Betreffend der Glaubhaftmachung der Überbringung in seine Heimat hat er eine Bescheinigung seiner Heimatgemeinde über geleistete Unterhaltsleistungen, eine Empfangsbestätigung der Kindeseltern sowie die Familienstandsbescheinigungen und eine beglaubigte Bestätigung der Gemeinde C vom 16. Oktober 1997 vorgelegt. Aus all diesen Beweismitteln geht unwidersprüchlich hervor, dass der Bw die Unterhaltsleistungen in der dort angegebenen Höhe geleistet hat. Der rechtliche Vertreter hat in seiner Berufungsschrift erklärt, dass die Gemeinde selbst für die Übermittlung der Geldbeträge (Übermittlung durch dritte Personen (Kollegen) als Boten etc) gesorgt hätte.
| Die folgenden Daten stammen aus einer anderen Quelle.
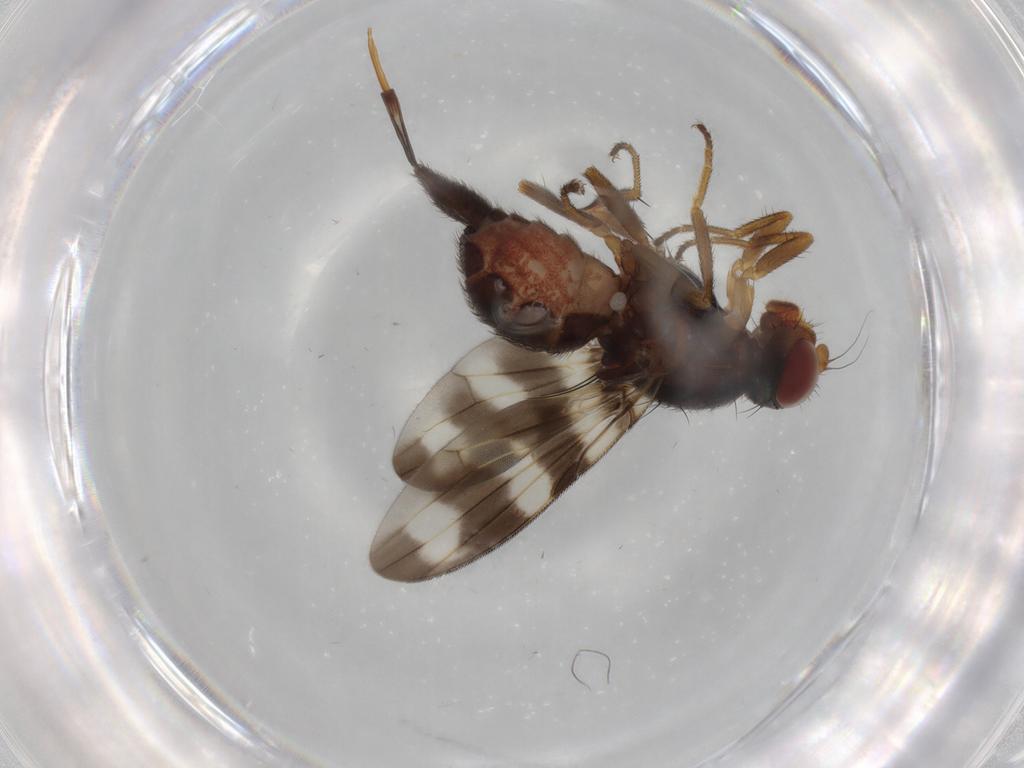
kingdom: Animalia
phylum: Arthropoda
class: Insecta
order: Diptera
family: Ulidiidae
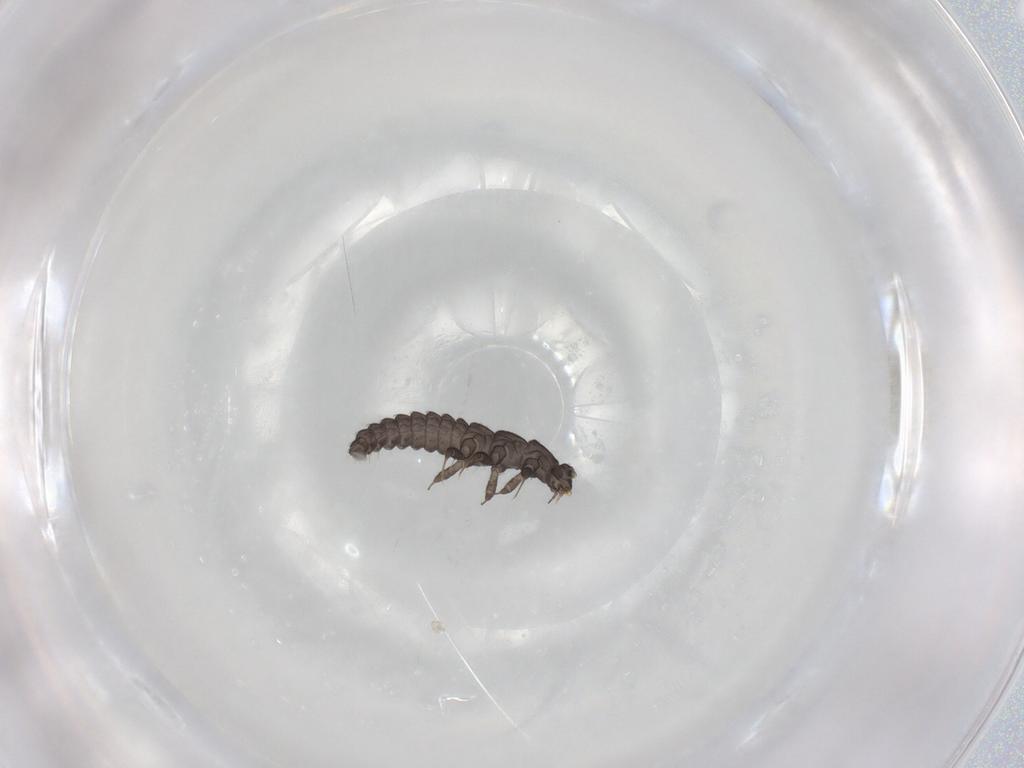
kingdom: Animalia
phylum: Arthropoda
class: Insecta
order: Coleoptera
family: Lycidae
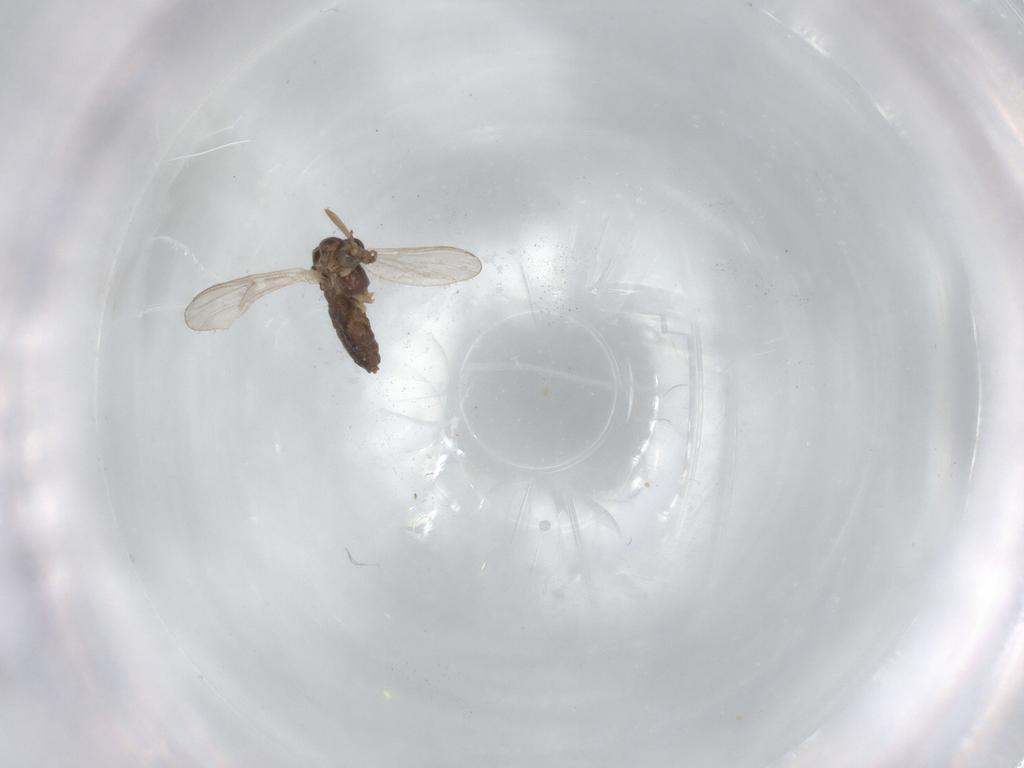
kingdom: Animalia
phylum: Arthropoda
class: Insecta
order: Diptera
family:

Dass der Bw in Zeiten der Kriegswirren keine Banküberweisungen getätigt hat und daher auch keine anderen Belege vorweisen kann, ist ebenfalls nachvollziehbar und glaubhaft.

Bei Betrachtung der im Akt befindlichen übersetzten Bestätigung über den Wert des Verbraucherkorbes vom Juli 1994 bis Dezember 1996 von der Bundesanstalt für Statistik, Föderation B und Hg, vom 23. Feber 1998, ergibt sich ebenfalls, dass die Höhe der vom Bw für seine Enkelkinder geleisteten Unterhaltszahlungen jedenfalls ausreicht, um für die überwiegenden Kosten des Unterhaltes der Enkelkinder aufzukommen.

Nach Auffassung der Berufungsbehörde kann im gegenständlichen Fall unter Bedachtnahme auf die vorhin aufgezählten Beweismittel und die besonderen Umstände des berufungsgegenständlichen Falles (sehr langes Zurückliegen des zu beurteilenden Sachverhaltes, im Hinblick auf die Verhältnisse in B für den Bw äußerst erschwerte Beweisführung) als erwiesen angenommen werden, dass der Bw seine Enkelkinder in B tatsächlich mit einer monatlichen Zahlung von je ATS 1.000 unterstützt hat und dadurch für den Unterhalt der Kinder (zumindest überwiegend) aufgekommen ist.

Der Berufung war daher Folge zu geben und es war somit wie im Spruch ausgeführt zu entscheiden.